= Prompt =
Extract every line below that contains the string "Thane", matching its case exactly.

(Saved entries)
————————

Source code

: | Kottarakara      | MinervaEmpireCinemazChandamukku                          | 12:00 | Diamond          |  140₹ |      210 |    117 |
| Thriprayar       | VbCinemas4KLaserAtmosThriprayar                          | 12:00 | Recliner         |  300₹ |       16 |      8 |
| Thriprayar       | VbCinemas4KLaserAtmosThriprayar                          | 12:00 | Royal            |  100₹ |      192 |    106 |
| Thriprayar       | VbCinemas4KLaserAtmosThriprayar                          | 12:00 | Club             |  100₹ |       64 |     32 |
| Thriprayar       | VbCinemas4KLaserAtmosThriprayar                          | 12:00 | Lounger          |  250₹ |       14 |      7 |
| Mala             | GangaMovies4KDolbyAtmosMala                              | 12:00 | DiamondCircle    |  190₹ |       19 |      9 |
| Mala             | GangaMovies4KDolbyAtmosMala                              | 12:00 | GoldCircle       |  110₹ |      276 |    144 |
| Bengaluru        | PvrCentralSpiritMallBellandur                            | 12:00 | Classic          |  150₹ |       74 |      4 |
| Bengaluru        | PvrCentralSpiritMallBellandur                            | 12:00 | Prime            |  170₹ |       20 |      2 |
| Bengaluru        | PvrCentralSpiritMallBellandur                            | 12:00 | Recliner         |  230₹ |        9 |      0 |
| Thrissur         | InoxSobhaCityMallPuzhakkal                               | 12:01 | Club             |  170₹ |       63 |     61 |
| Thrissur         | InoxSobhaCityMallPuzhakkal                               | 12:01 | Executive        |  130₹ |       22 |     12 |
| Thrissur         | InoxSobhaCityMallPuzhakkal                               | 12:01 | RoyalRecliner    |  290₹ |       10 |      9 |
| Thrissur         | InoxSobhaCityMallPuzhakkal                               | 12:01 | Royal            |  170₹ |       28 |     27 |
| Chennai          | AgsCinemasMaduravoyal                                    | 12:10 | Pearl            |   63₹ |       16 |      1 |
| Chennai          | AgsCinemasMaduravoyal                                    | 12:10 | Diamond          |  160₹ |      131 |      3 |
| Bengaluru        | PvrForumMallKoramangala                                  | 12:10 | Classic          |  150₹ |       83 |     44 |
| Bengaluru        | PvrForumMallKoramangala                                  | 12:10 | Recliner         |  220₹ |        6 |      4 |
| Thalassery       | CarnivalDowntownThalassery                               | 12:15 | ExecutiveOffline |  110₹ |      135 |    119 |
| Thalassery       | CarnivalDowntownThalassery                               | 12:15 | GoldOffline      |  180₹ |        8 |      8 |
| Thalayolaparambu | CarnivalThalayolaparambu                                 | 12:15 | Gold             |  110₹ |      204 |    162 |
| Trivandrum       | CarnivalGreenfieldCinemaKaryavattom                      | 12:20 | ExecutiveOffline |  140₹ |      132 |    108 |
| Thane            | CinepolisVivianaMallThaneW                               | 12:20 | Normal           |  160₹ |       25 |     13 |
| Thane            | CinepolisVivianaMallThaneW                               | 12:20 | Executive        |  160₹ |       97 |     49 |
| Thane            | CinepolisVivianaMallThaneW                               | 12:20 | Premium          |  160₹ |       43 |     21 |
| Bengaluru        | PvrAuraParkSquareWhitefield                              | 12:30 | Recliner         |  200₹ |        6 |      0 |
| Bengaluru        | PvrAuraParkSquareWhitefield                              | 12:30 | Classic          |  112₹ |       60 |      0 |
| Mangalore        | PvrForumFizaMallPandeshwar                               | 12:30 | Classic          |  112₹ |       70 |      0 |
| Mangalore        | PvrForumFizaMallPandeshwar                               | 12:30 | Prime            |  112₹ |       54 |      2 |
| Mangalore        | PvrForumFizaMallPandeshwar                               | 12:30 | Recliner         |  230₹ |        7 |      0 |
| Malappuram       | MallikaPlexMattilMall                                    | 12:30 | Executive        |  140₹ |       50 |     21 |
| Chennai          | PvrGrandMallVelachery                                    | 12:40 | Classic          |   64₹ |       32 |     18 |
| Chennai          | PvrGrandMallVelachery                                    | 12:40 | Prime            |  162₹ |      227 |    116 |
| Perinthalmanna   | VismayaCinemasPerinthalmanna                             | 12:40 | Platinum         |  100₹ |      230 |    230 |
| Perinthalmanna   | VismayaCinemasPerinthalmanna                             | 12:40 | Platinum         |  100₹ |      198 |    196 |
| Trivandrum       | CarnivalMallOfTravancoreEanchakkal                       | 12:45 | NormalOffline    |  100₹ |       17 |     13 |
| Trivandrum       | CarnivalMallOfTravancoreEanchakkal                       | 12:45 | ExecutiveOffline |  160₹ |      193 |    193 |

————————

= Task answer =
| Thane            | CinepolisVivianaMallThaneW                               | 12:20 | Normal           |  160₹ |       25 |     13 |
| Thane            | CinepolisVivianaMallThaneW                               | 12:20 | Executive        |  160₹ |       97 |     49 |
| Thane            | CinepolisVivianaMallThaneW                               | 12:20 | Premium          |  160₹ |       43 |     21 |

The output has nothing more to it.